**STATED PROBLEM**
Find every line in the rows below that contains the string "qUnion", and copy each of those lines. Treat uppercase and lowercase as different.

**DATA LINES**
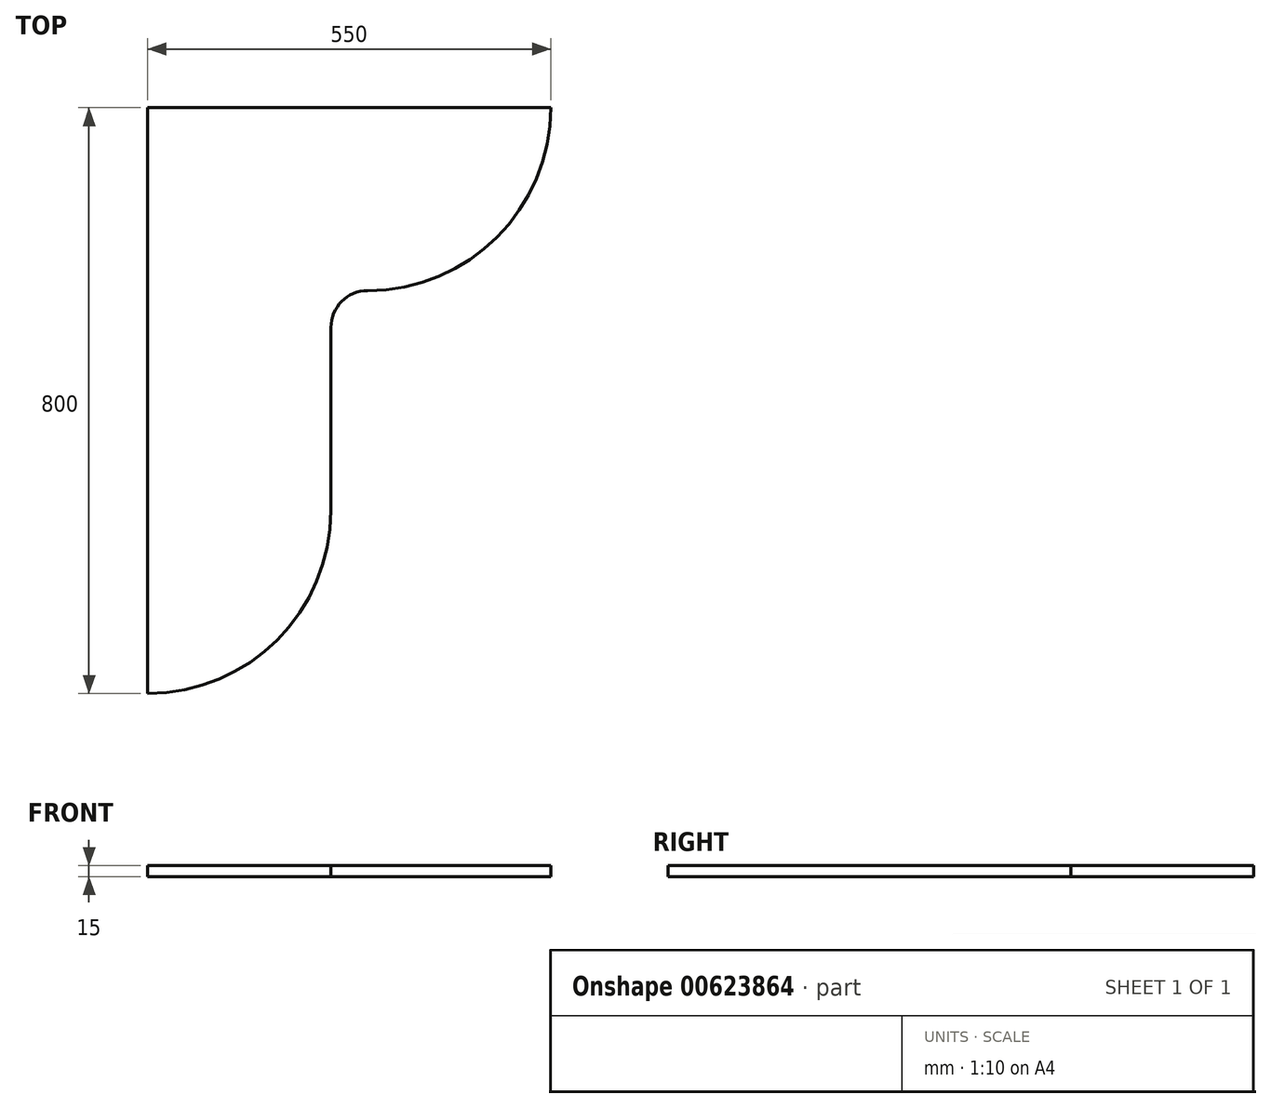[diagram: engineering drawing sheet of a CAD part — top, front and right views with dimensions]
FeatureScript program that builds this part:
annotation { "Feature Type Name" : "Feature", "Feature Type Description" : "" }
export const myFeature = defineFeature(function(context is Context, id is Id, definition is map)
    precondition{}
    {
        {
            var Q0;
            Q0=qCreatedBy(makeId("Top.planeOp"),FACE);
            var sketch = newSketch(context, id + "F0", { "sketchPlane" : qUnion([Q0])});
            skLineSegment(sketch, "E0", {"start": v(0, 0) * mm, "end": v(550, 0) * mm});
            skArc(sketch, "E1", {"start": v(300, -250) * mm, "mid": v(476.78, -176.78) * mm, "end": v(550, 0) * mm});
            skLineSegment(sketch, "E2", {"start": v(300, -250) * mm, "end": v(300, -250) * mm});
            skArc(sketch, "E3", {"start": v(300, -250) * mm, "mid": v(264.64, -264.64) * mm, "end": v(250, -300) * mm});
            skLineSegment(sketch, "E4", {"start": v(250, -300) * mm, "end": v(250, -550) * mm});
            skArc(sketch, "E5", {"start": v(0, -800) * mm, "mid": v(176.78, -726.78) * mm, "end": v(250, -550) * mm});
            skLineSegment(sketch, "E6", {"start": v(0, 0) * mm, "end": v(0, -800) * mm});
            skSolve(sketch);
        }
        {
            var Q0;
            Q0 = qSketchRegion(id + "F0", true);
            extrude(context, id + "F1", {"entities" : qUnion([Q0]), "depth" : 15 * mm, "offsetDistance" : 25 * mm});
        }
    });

**FINISHED TASK**
            var sketch = newSketch(context, id + "F0", { "sketchPlane" : qUnion([Q0])});
            extrude(context, id + "F1", {"entities" : qUnion([Q0]), "depth" : 15 * mm, "offsetDistance" : 25 * mm});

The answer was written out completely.